The same description. The same tremor. Kari exchanged a glance with Attcity, who was writing in his notebook with the focused concentration of someone who understood what he was recording.

“I should have paid more attention,” Sheffield said.

His voice had dropped. The composure was still there—the posture, the steady gaze—but behind it, the grief he’d been managing had moved closer to the surface.

“When Leonard disappeared, I thought of Ashford. I even mentioned it to the FBI agents who interviewed me. But they seemed more interested in Leonard’s personal life, his finances, whether he had enemies. I don’t think they followed up.”

Kari checked the interview transcripts later and confirmed it. Sheffield had mentioned Ashford by name in his first FBI interview. The lead had been noted but not pursued—a single line in a field report, categorized under “collector activity” and never assigned for follow-up.

Marshall’s team hadn’t missed the name. They’d deprioritized it.

A wealthy collector overbidding at auctions wasn’t suspicious behavior in a world where wealthy collectors overbid at auctions all the time.

Without the context Kari had gathered—the gallery visits, the personal questions, the tears, the tremor, the desperation that escalated over months—Ashford was just another rich man buying art.

With that context, he was something else entirely.

“I need everything you have on Ashford,” Kari told Sheffield. “Auction records, gallery purchases, any correspondence, any secondhand information from other dealers.
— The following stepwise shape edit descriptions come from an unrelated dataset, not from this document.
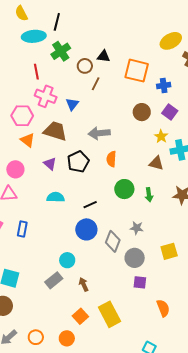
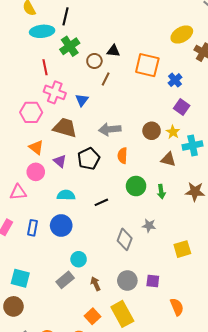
blue cross: (164, 86) -> (175, 80), turned -32
brown circle: (142, 112) -> (152, 131), moved
orange triangle: (28, 140) -> (36, 147), moved
pink circle: (15, 169) -> (36, 172), moved
blue circle: (86, 229) -> (61, 225), moved
gray circle: (135, 258) -> (127, 280), moved

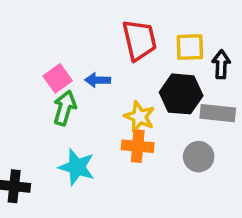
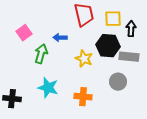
pink square: (58, 78) -> (24, 33), moved
orange cross: (138, 146) -> (83, 97), moved

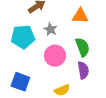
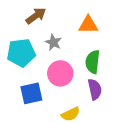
green semicircle: (82, 47) -> (93, 62), turned -150
blue square: (20, 82) -> (31, 93), moved, turned -30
And I need the names of anyone else who’s had direct contact with him.”

“I’ll have it for you by tomorrow.” Sheffield stood, and for a moment the gallery owner’s polish fell away and Kari saw the man underneath—tired, grieving, angry at himself for not connecting the dots sooner. “Find him, Detective. Before he does this to someone else.”

Outside, the afternoon sun was low enough to cast long shadows down the side street. Attcity walked beside her in silence until they reached the car.

“Ashford’s name was in the file the whole time,” he said.

“Buried in a paragraph that nobody read twice.”

“Marshall’s going to be upset.”

"Marshall's going to run his name through every database we have access to.

And then we're going to find out where Gregory Ashford lives and what's inside his house.

" Kari got in the car and pulled the door shut.

"Call Soto. Tell him I need a full background on Gregory Ashford—real estate, financials, and medical records, if he can get them. Everything."

Attcity was on the phone before she’d started the engine.